Mrs Phasey, 27, was told in 2007 that she would never conceive naturally because of a rare condition which meant her immune system was fighting the embryo cells.

They went through four attempts, between October 2009 and April 2012, on the NHS, but each failed, and despite scrimping and saving they were unable to afford any more.

The pair then stumbled across CARE, an infertility treatment centre in Manchester, where a doctor told them Mrs Phasey's immune system was too strong, killing off embryos because it thought they were a foreign body.

The 27-year-old was given intravenous intralipid therapy, a treatment administered through an IV drip and made from soya bean oil, egg yolk, glycerin and water.

The therapy stimulates the immune system to suppress so-called 'natural killer cells' and allow an embryo to implant in the womb.

And on February 7, the couple welcomed Evie Ray into the world at Wrexham Maelor Hospital.

Mrs Phasey, from Dolgellau, said: "I have five nieces and nephews and I honestly thought I would never go through that myself.

"It has just made our whole family, on both sides, complete.
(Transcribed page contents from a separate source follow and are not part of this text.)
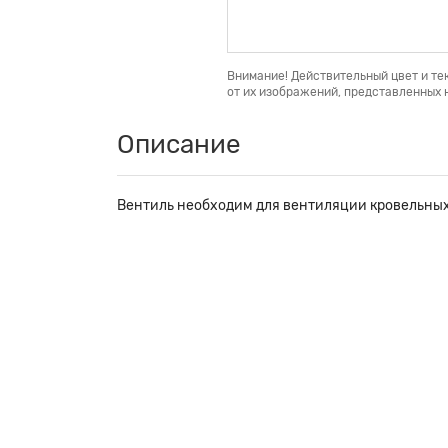
Внимание! Действительный цвет и те
от их изображений, представленных н
Описание
Вентиль необходим для вентиляции кровельных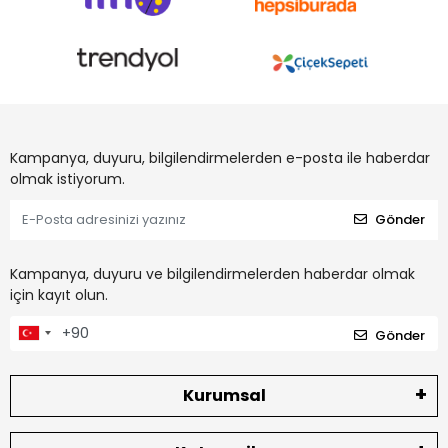
Kampanya, duyuru, bilgilendirmelerden e-posta ile haberdar
olmak istiyorum.
Gönder
Kampanya, duyuru ve bilgilendirmelerden haberdar olmak
için kayıt olun.
Gönder
Kurumsal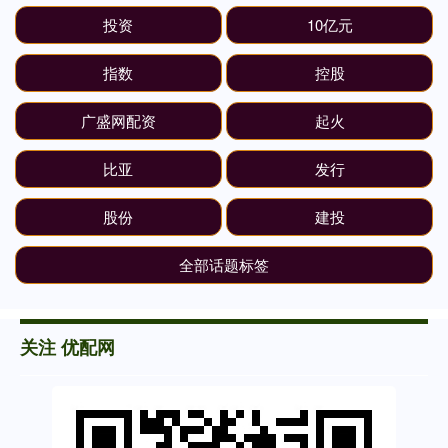
投资
10亿元
指数
控股
广盛网配资
起火
比亚
发行
股份
建投
全部话题标签
关注 优配网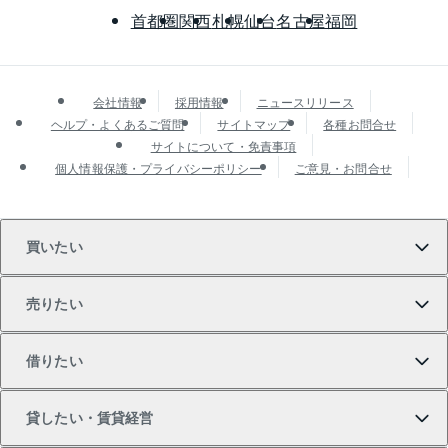
首都圏
関西
札幌
仙台
名古屋
福岡
会社情報
採用情報
ニュースリリース
ヘルプ・よくあるご質問
サイトマップ
各種お問合せ
サイトについて・免責事項
個人情報保護・プライバシーポリシー
ご意見・お問合せ
買いたい
売りたい
買いたいTOP
借りたい
マンションの購入
売りたいTOP
貸したい・賃貸経営
新築・分譲マンションの購入
マンションの売却・査定
借りたいTOP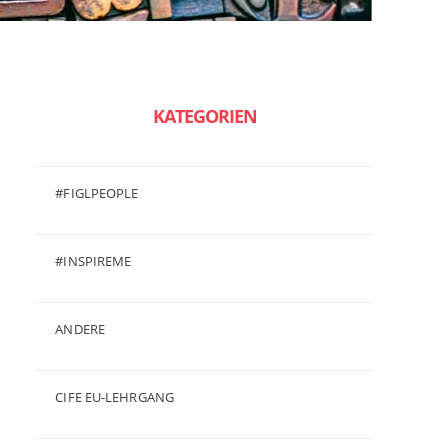
KATEGORIEN
#FIGLPEOPLE
(6)
#INSPIREME
(7)
ANDERE
(50)
CIFE EU-LEHRGANG
(2)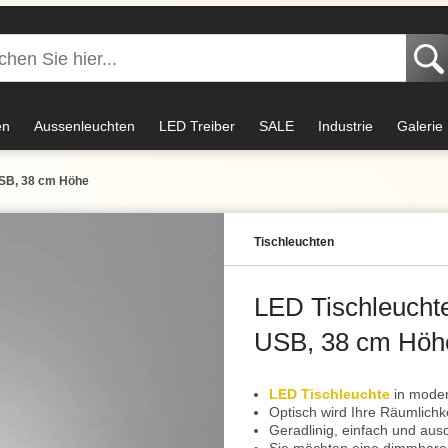
en
Aussenleuchten
LED Treiber
SALE
Industrie
Galerie
USB, 38 cm Höhe
Tisch­leuchten
LED Tischleucht
USB, 38 cm Höh
LED Tischleuchte
in mode
Optisch wird Ihre Räumlichke
Geradlinig, einfach und aus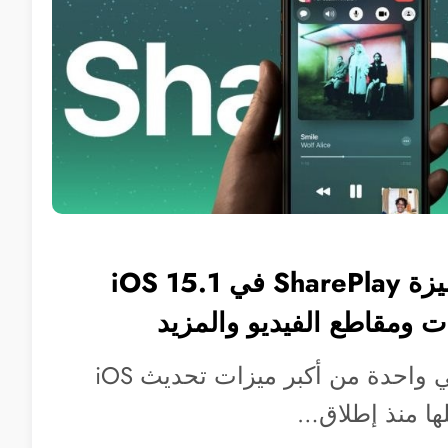
كيفية استخدام ميزة SharePlay في iOS 15.1
ت ومقاطع الفيديو والمزيد
ميزة SharePlay هي واحدة من أكبر ميزات تحديث iOS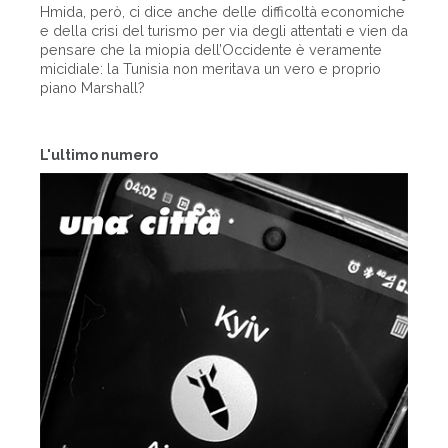
Hmida, però, ci dice anche delle difficoltà economiche
e della crisi del turismo per via degli attentati e vien da
pensare che la miopia dell’Occidente è veramente
micidiale: la Tunisia non meritava un vero e proprio
piano Marshall?
L'ultimo numero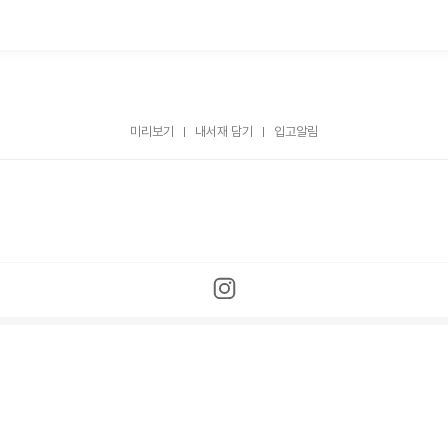
미리보기
내서재 담기
입고알림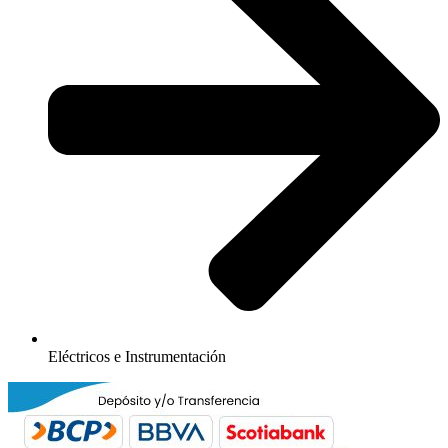
Eléctricos e Instrumentación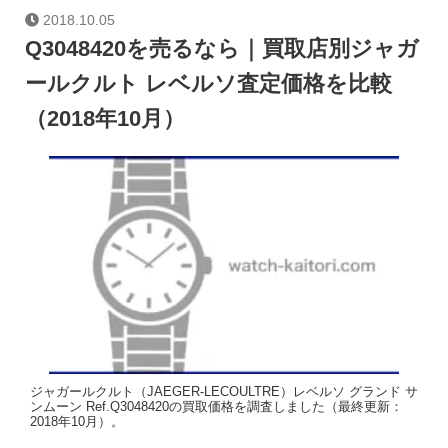
2018.10.05
Q3048420を売るなら｜買取店別ジャガ
ールクルト レベルソ査定価格を比較
（2018年10月）
ジャガールクルト（JAEGER-LECOULTRE）レベルソ グランド サ
ンムーン Ref.Q3048420の買取価格を調査しました（最終更新：
2018年10月）。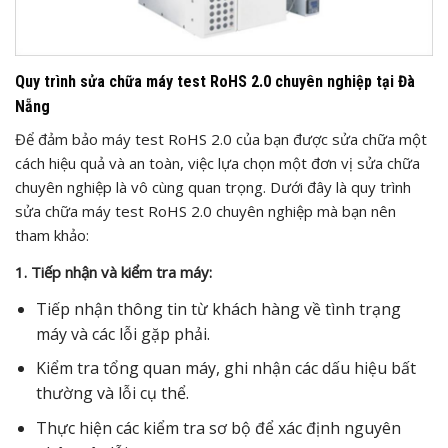
Quy trình sửa chữa máy test RoHS 2.0 chuyên nghiệp tại Đà
Nẵng
Để đảm bảo máy test RoHS 2.0 của bạn được sửa chữa một
cách hiệu quả và an toàn, việc lựa chọn một đơn vị sửa chữa
chuyên nghiệp là vô cùng quan trọng. Dưới đây là quy trình
sửa chữa máy test RoHS 2.0 chuyên nghiệp mà bạn nên
tham khảo:
1. Tiếp nhận và kiểm tra máy:
Tiếp nhận thông tin từ khách hàng về tình trạng
máy và các lỗi gặp phải.
Kiểm tra tổng quan máy, ghi nhận các dấu hiệu bất
thường và lỗi cụ thể.
Thực hiện các kiểm tra sơ bộ để xác định nguyên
It is an amazing feeling, she is such a wanted baby.

"She's 14 weeks old now and I'm still in a bubble, I have to keep pinching myself and think "Is this really me, am I a mum?"

"I'm still calling myself auntie to her by default because I still don't believe she is my daughter, I have to remind myself I'm her mum."

Mrs Phasey had egg yolk and soya bean oil injected into her system through an IV drip, and became pregnant when an embryo was implanted in her womb in April last year.

She said: "It was a very nerve-wracking morning for us and the family.

"We both held onto the hope that this would be the one. I could tell when they put it in there, I could see she was a fighter and would be the one, I just sort of knew.

"I did feel a bit weird knowing what was being put inside of me but after years of non-natural methods I was definitely on board with the more natural way.

"I just kept taking tests - we took the positive one at 5.05am before Liam went to work and we were just ecstatic, I woke all my family up to tell them.

"It was such a contrast to before. I had tried to tell Liam to go off and have a baby with someone else because I felt I couldn't make him happy, and now we were looking at our own baby, after nine years.

"He didn't believe he was going to be a daddy until she was placed in his arms really - he kept avoiding the subject until he knew she was real. It was an incredible moment."